== MATERIAL FOR THIS EXERCISE
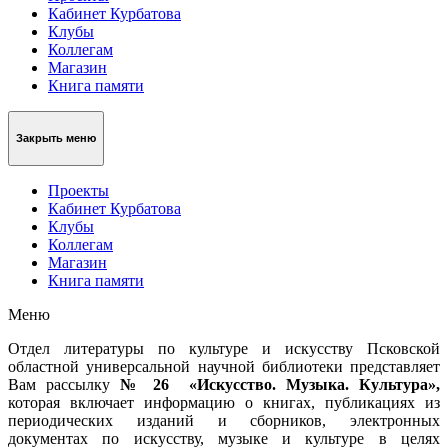
Кабинет Курбатова
Клубы
Коллегам
Магазин
Книга памяти
Закрыть меню
Проекты
Кабинет Курбатова
Клубы
Коллегам
Магазин
Книга памяти
Меню
Отдел литературы по культуре и искусству Псковской
областной универсальной научной библиотеки представляет
Вам рассылку
№ 26
«Искусство.
Музыка. Культура»,
которая включает информацию о книгах, публикациях из
периодических изданий и сборников, электронных
документах по искусству, музыке и культуре в целях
====
_WHAT TO DO_
Transcribe each of the records above precisely, with no pictures in the copy.

_ANSWER FOR THIS EXERCISE_
Кабинет Курбатова
Клубы
Коллегам
Магазин
Книга памяти
Закрыть меню
Проекты
Кабинет Курбатова
Клубы
Коллегам
Магазин
Книга памяти
Меню
Отдел литературы по культуре и искусству Псковской
областной универсальной научной библиотеки представляет
Вам рассылку
№ 26
«Искусство.
Музыка. Культура»,
которая включает информацию о книгах, публикациях из
периодических изданий и сборников, электронных
документах по искусству, музыке и культуре в целях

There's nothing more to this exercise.